One of the most unforgettable scene is when Sulley thinks Boo is gone in the compressing machinery and goes from an anxiety to a nearly fainted state. As a result, Sulley has become one of the most popular kid character to impersonate during Halloween. Mike Wazowski also became one of the best animated characters ever being created, despite not being the camera’s favourite. In addition, Randall (Steve Buscemi) shines as the obvious old-fashioned villain that everyone likes, and hates at the same time.

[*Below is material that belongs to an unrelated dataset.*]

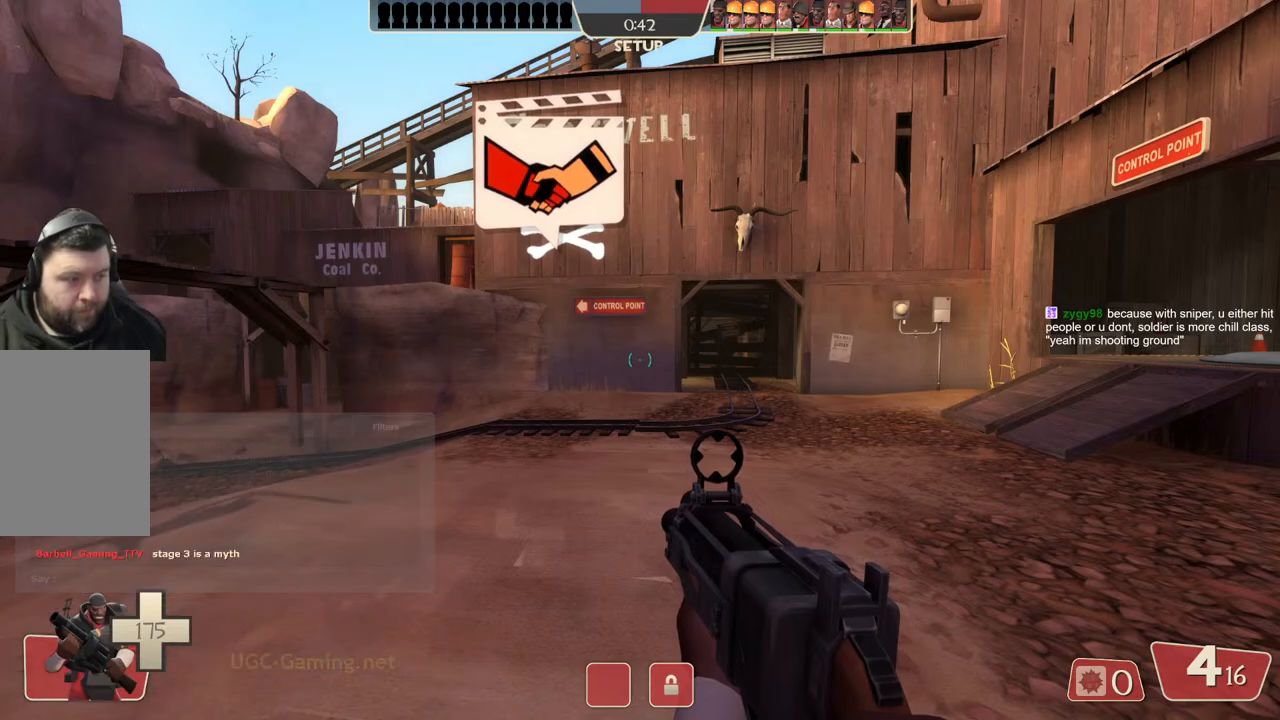
{"buttons": [], "left_stick": "up", "right_stick": "center", "events": [[233, "left_stick", "up"]]}
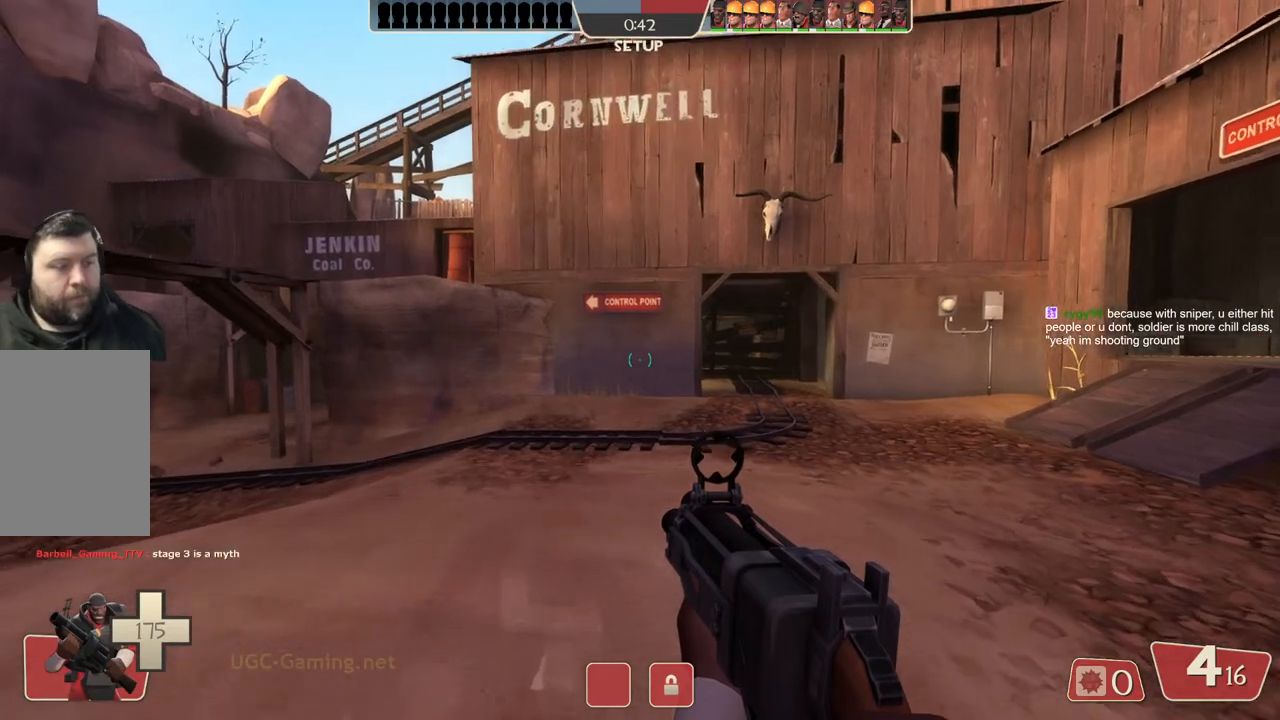
{"buttons": [], "left_stick": "up", "right_stick": "center", "events": []}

Even fifteen years later the movie is still good fun, full of wit and does not have an old-fashioned air that some animated films suffer from. Due to its huge success, Pixar released a sequel, twelve years after the original movie, Monster University (2013) in which the audience follow Mike, Sulley and Randall back at their time at Monster University, and how a life-time friendship was born between the two main characters. Monsters, Inc. definitely stays one of the best choices for family time, or a throwback childhood memory night.